Verzoeksters zijn twee besloten vennootschappen. Zij verzochten de Belastingdienst/Holland-Midden te participeren in een akkoord met alle schuldeisers om hun schulden te saneren. De Belastingdienst weigerde dit. Verzoeksters gingen in beroep bij de directeur van de Belastingdienst/Utrecht-Gooi. De directeur wees het beroep af met als grond dat de Belastingdienst derden voor de belastingschulden aansprakelijk konden stellen. Tijdens de hoorzitting voor het beroep kwam de mogelijkheid ter sprake van een voorwaardelijke kwijtschelding. Dat zou betekenen dat de Belastingdienst aan het akkoord deelnam onder voorbehoud van de mogelijkheid derden aansprakelijk te stellen. Van de hoorzitting was geen verslag gemaakt. Na de afwijzing vroeg verzoeker de Belastingdienst om een dergelijke voorwaardelijke deelname aan het akkoord. Tegen de weigering van de Belastingdienst ging verzoeker opnieuw in beroep bij de directeur. Deze wees het beroep ook dit keer af onder meer omdat derden aansprakelijk konden worden gesteld.
Verzoeksters klaagden erover dat de Belastingdienst/Holland-Midden en de directeur van de Belastingdienst/Utrecht-Gooi voorbij waren gegaan aan de mogelijkheid van een voorwaardelijke deelname aan het akkoord.
De Nationale ombudsman overwoog dat de Belastingdienst te kort was geschoten door in zijn tweede beschikking niet expliciet in te gaan op de vraag om een voorwaardelijke deelname.
De Nationale ombudsman overwoog voorts dat niet was komen vast te staan dat de directeur tijdens de hoorzitting in de eerste beroepsprocedure had bedoeld een toezegging te doen en dat de directeur dan ook niet gehouden was gevolgen te verbinden aan hetgeen tijdens de hoorzitting was besproken.

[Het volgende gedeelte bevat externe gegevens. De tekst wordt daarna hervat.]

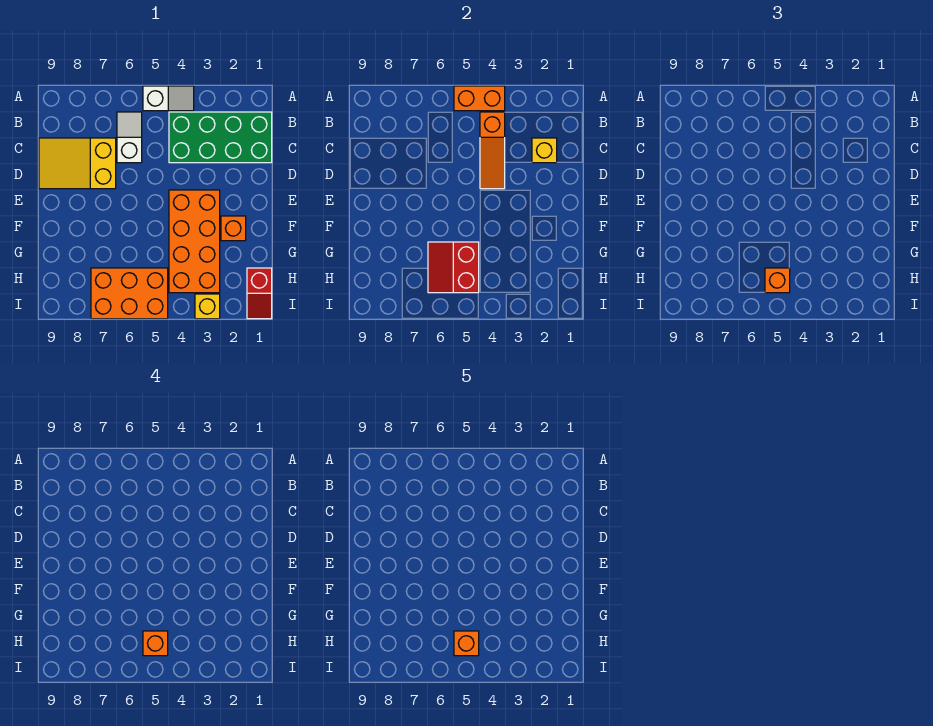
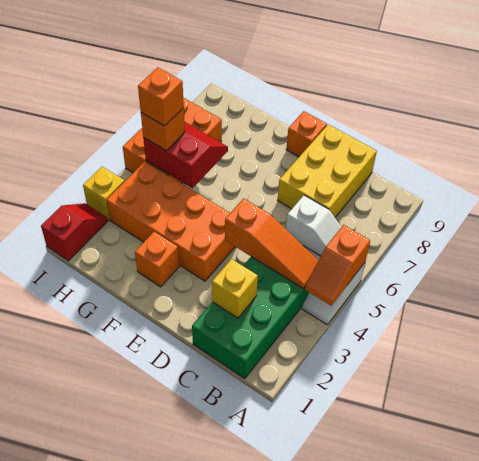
orange brick A4:A5 level 2 -> orange slope A4:A5 level 2 top 5
orange slope B4:D4 level 2 top B -> orange slope B4:D4 level 2 top D
yellow slope C7:D9 level 1 top 7 -> yellow brick C7:D9 level 1
red slope H1:I1 level 1 top H -> red slope I1:I2 level 1 top 1
orange brick H5 level 5 -> orange brick E9 level 1

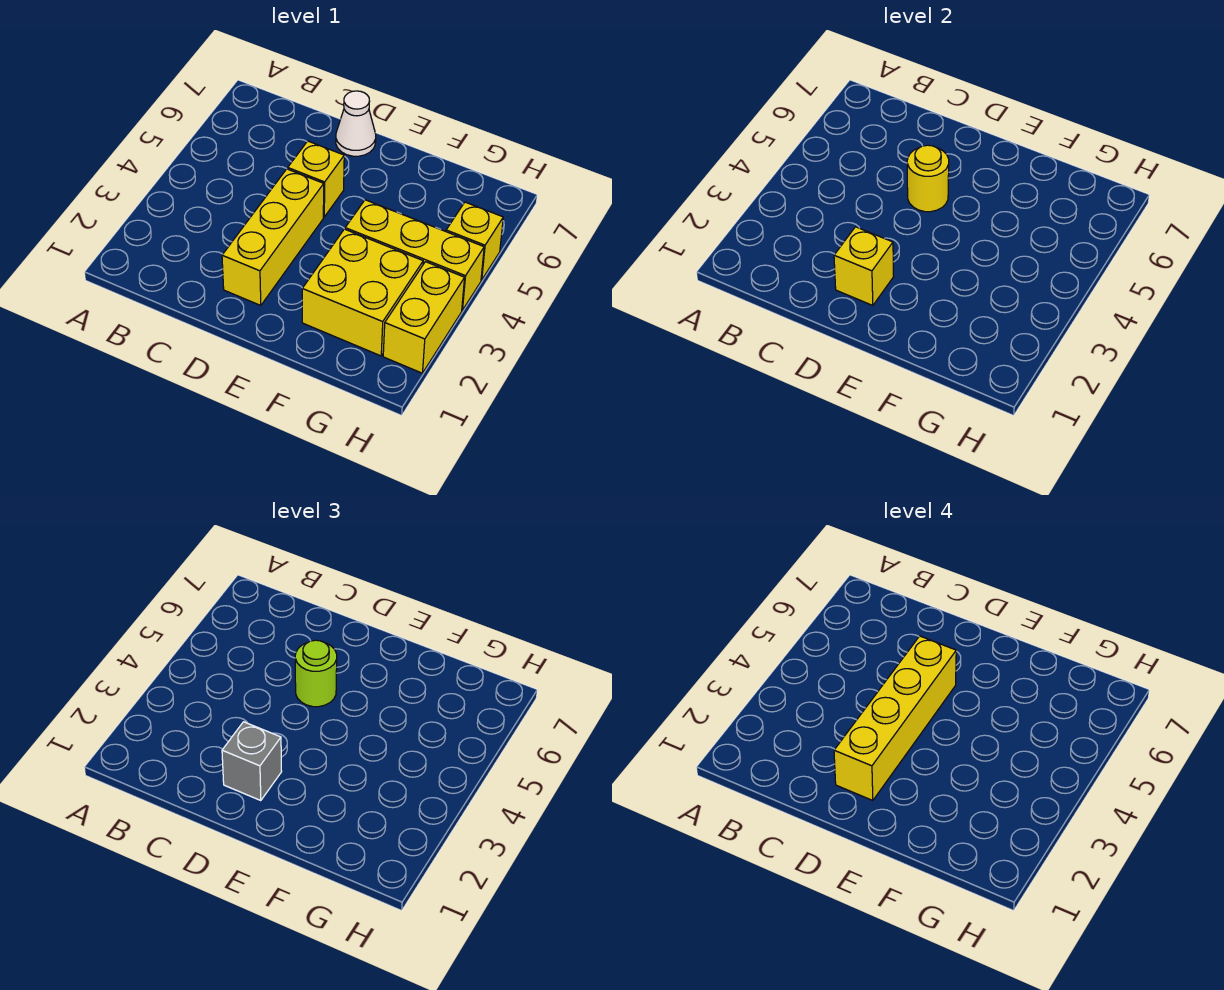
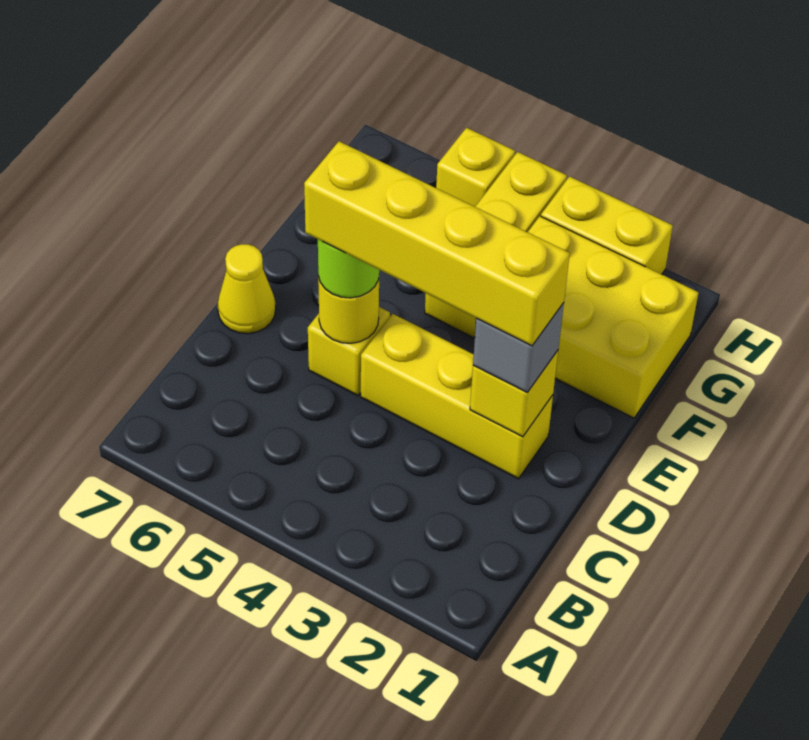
white cone D7 level 1 -> yellow cone D7 level 1
yellow brick F2:G3 level 1 -> yellow brick F1:G3 level 1

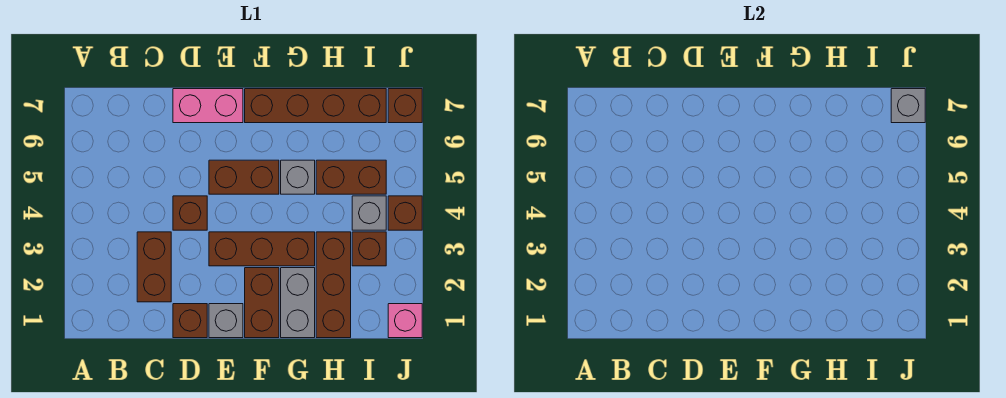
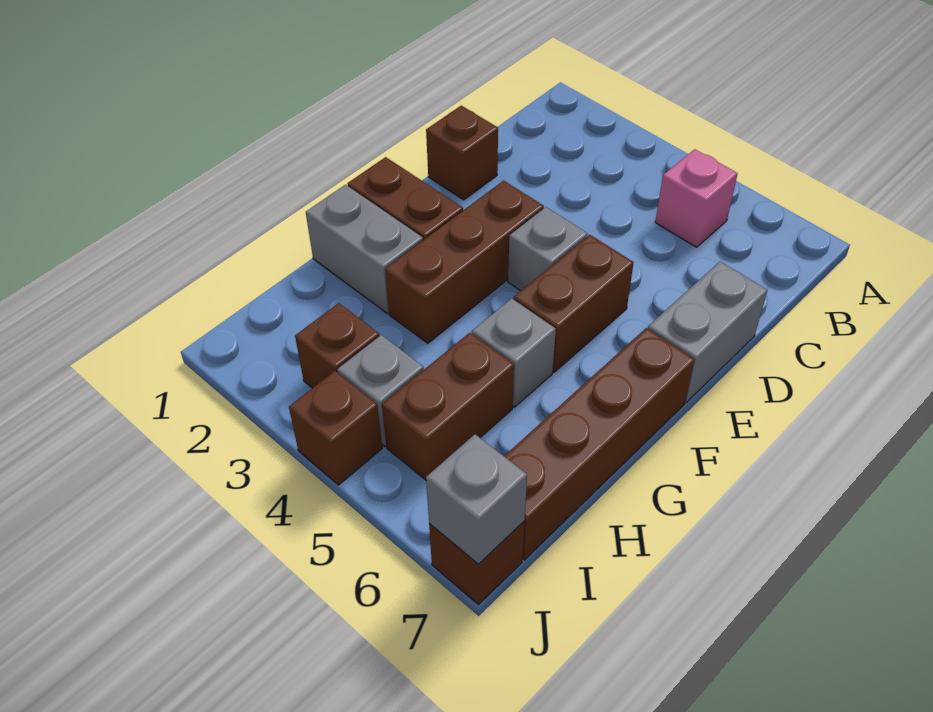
brown brick C2:C3 level 1 -> none
brown brick D4 level 1 -> none
pink brick D7:E7 level 1 -> grey brick D7:E7 level 1
grey brick E1 level 1 -> grey brick E4 level 1
brown brick H1:H3 level 1 -> none
pink brick J1 level 1 -> pink brick B5 level 1

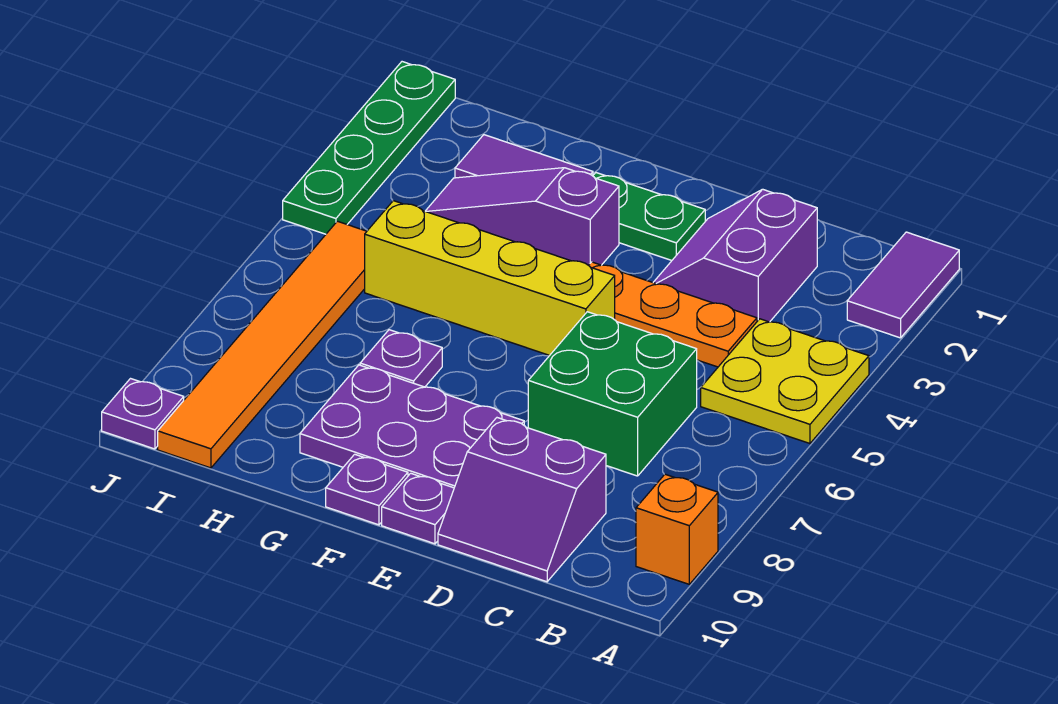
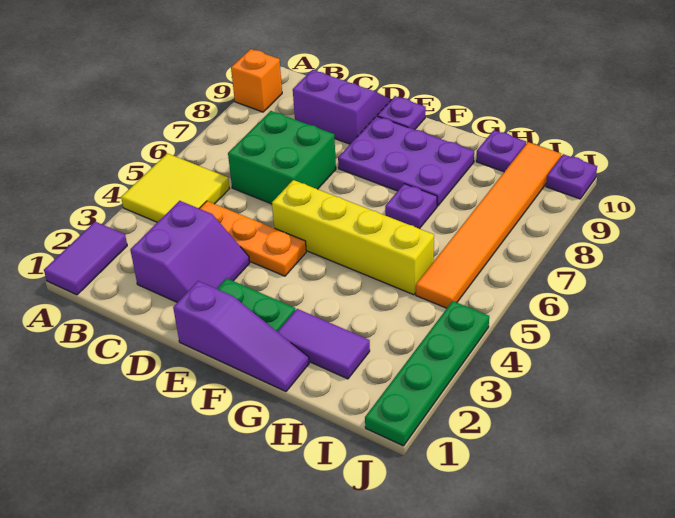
yellow plate A4:B5 level 1 -> yellow tile A4:B5 level 1
purple slope F3:H3 level 1 top F -> purple slope E1:G1 level 1 top E
purple plate F10 level 1 -> purple plate H10 level 1

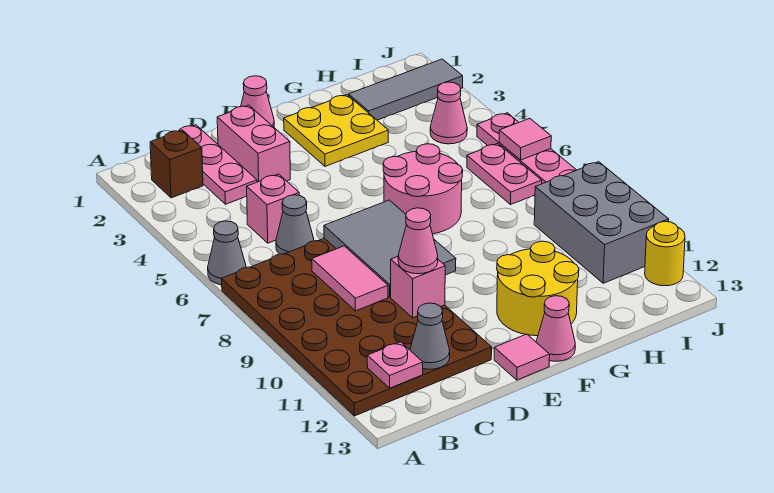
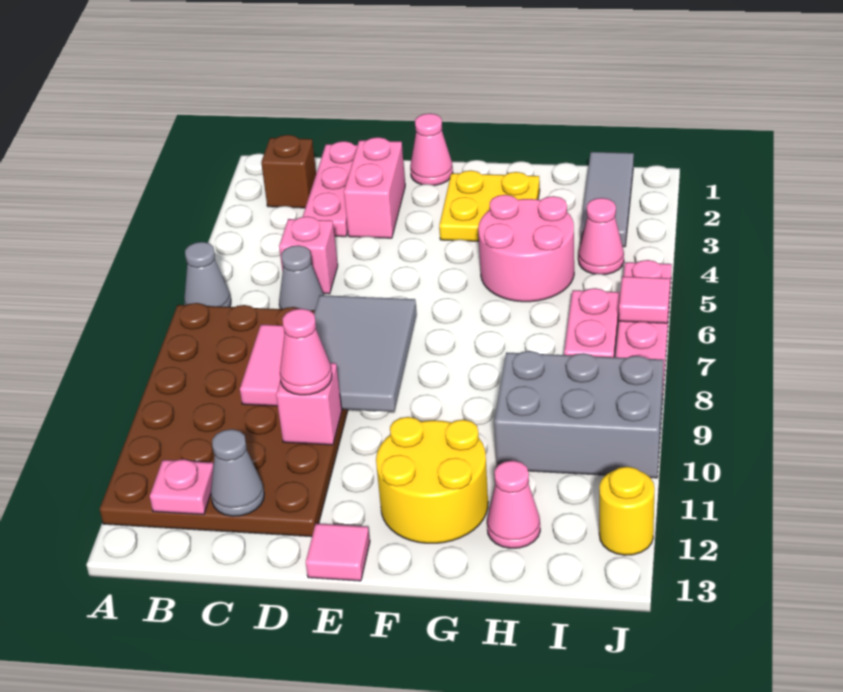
pink round brick F6:G7 level 1 -> pink round brick G4:H5 level 1
pink cone F13 level 1 -> pink cone H12 level 1
grey tile H2:J2 level 1 -> grey tile I1:I3 level 1
grey brick I9:J11 level 1 -> grey brick H9:J10 level 1

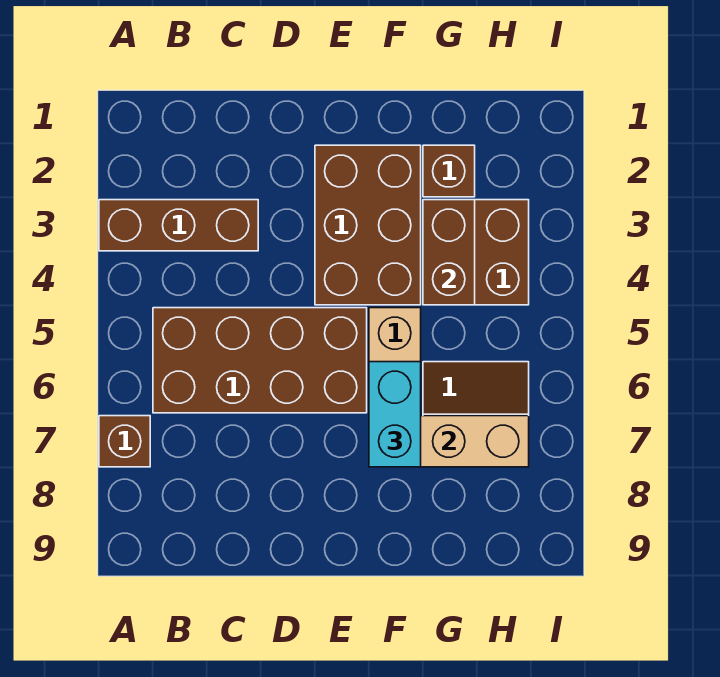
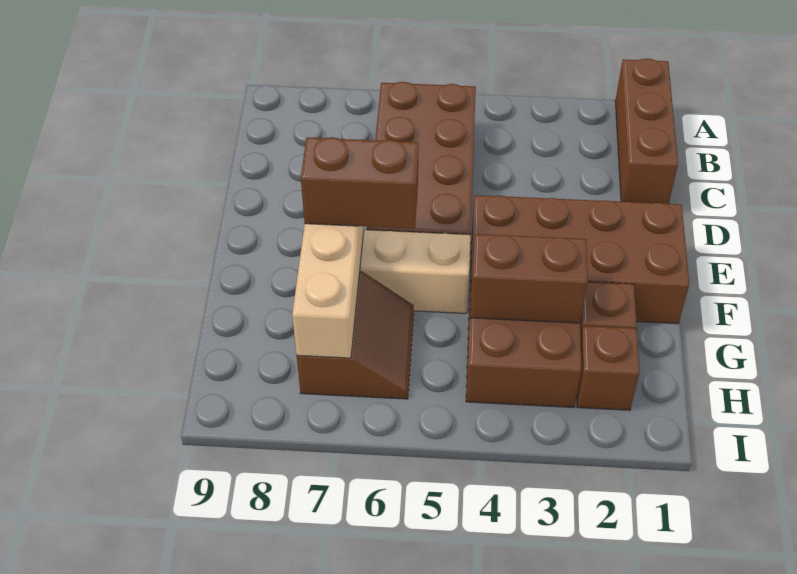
brown brick A3:C3 level 1 -> brown brick A1:C1 level 1
brown brick A7 level 1 -> brown brick H2 level 1
brown brick E2:F4 level 1 -> brown brick E1:F4 level 1
cyan brick F6:F7 level 3 -> brown brick F6:F7 level 3

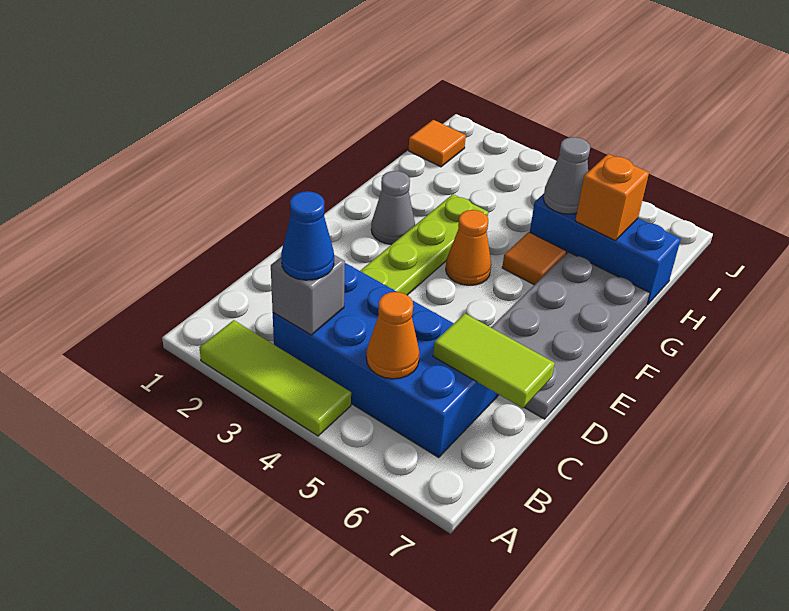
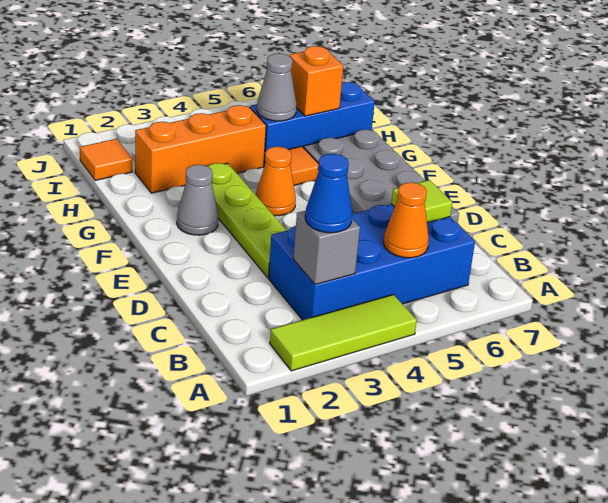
lime tile C6:C7 level 2 -> lime tile C6 level 2
none -> orange brick H2:H4 level 1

De Nationale ombudsman constateerde verder dat van die hoorzitting ten onrechte geen schriftelijk verslag was opgemaakt.
De Nationale ombudsman oordeelde dat de klacht over de Belastingdienst/Holland-Midden gerond was wegens schending van het motiveringsvereiste en dat de klacht over de directeur niet gegrond was.
De Nationale ombudsman deed de aanbeveling in de toekomst steeds een schriftelijk verslag op te maken van een hoorzitting tijdens een beroepsprocedure.
Verzoeksters klaagden er ook over dat de Belastingdienst op hun verzoek had beslist zonder hen eerst in de gelegenheid te stellen een fout in de informatieverstrekking aan de Belastingdienst te herstellen.